Equally suspect is Anderson's second argument designed to persuade
his readers to disregard Jahn's results, that is his reference to
the use of Bayesian statistical methods.  I am willing to accept his
claim that the use of such methods would make Jahn's numbers much
less favourable.  But unfortunately the argument stops short at that
point; Anderson does not inform us what the result would be if
Bayesian methods were applied, and especially does not tell us the
answer to the crucial question: do Jahn's results remain significant
if this analysis is done, or not?  Why this reticence?

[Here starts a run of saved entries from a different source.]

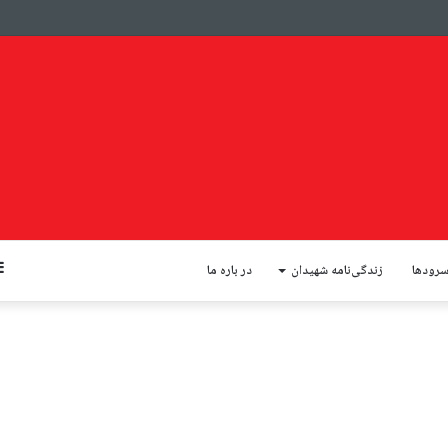
رودها
زندگی‌نامه شهیدان
در باره ما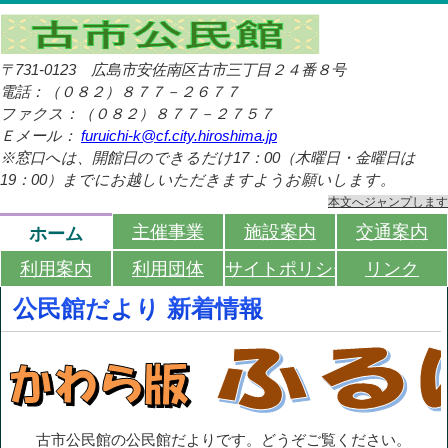
〒731-0123
広島市安佐南区古市三丁目２４番８号
電話：（０８２）８７７－２６７７
ファクス：（０８２）８７７－２７５７
Ｅメール：
furuichi-k@cf.city.hiroshima.jp
※窓口へは、開館日のできるだけ17：00（木曜日・金曜日は
19：00）までにお越しいただきますようお願いします。
本文へジャンプします
主催事業
施設案内
交通案内
ホーム
利用案内
利用団体
サイトポリシー
リンク
公民館だより 新着情報
古市公民館の公民館だよりです。
どうぞご覧ください。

For Anderson, and for other sceptics, belief in the paranormal is
irrational.  But very often sceptics, in their uncritical attempts
to persuade others of their point of view, fall back on inadequate
arguments themselves.  Those examined above provide clear
illustrations of this fact.

What, then, about irrationality?  Is it irrational to assert that
under special conditions psychokinesis can occur, although most of
the time it does not?  No more irrational, I think, than to assert
that while for most people walking on a tightrope across a ravine is
an impossible task, it may nevertheless be possible under
sufficiently favourable conditions (such as suitable dedication,
training and concentration); again, I suggest, no more irrational
than to assert that while an amount of uranium of mass of the order
of a kilogram generates spontaneously an amount of heat requiring
sensitive instruments to detect at all, a suitably larger amount can
generate enough energy to provide power for a large city (further,
as has been noted by one of my collaborators, social anthropologist
and parapsychologist Marilyn Schlitz of the Mind Science Foundation,
San Antonio, Texas, there exist analogies that may be more directly
relevant in the field of social systems, an example being the way
under special conditions in a society particular ideas that
individuals have may spread widely, although in the vast majority of
cases the effects of individuals' ideas remain localised close to
their source).  Finally, is it really irrational or unscientific, as
some sceptics seem to think, to suggest that a relationship may
exist between Bell's non-local connections and telepathy? In this
regard, I wish to draw attention to the publication in a reputable
physics journal of a paper (B.D. Josephson and F. Pallikari-Viras,
Found. Phys. 21, 197-207, 1991) which gives a rational account of
how the two could be related, and of why the latter kind of coupling
should be possible in biosystems but not under the conditions of the
normal physics experiment.

I hope that some readers may by now have picked up a message that
sceptics might prefer that they did not pick up; that (i) psychic
phenomena may be both consistent with physics, and conceivable in
rational terms; and (ii), as a corollary of (i), that many of the
experiments on the paranormal may be measuring genuine phenomena,
which it should be the goal of science to try to understand.

Finally, I should like to recommend to readers not wanting to be
caught in a paradigm that may be outliving its relevance to our
understanding of the natural world, that they read David Bohm's
elegant discussion of his concept soma-significance (see The Search
for Meaning, ed. P. Pylkkaenen, Crucible, Wellingborough,
Northants., England, 1989, pp. 43-62).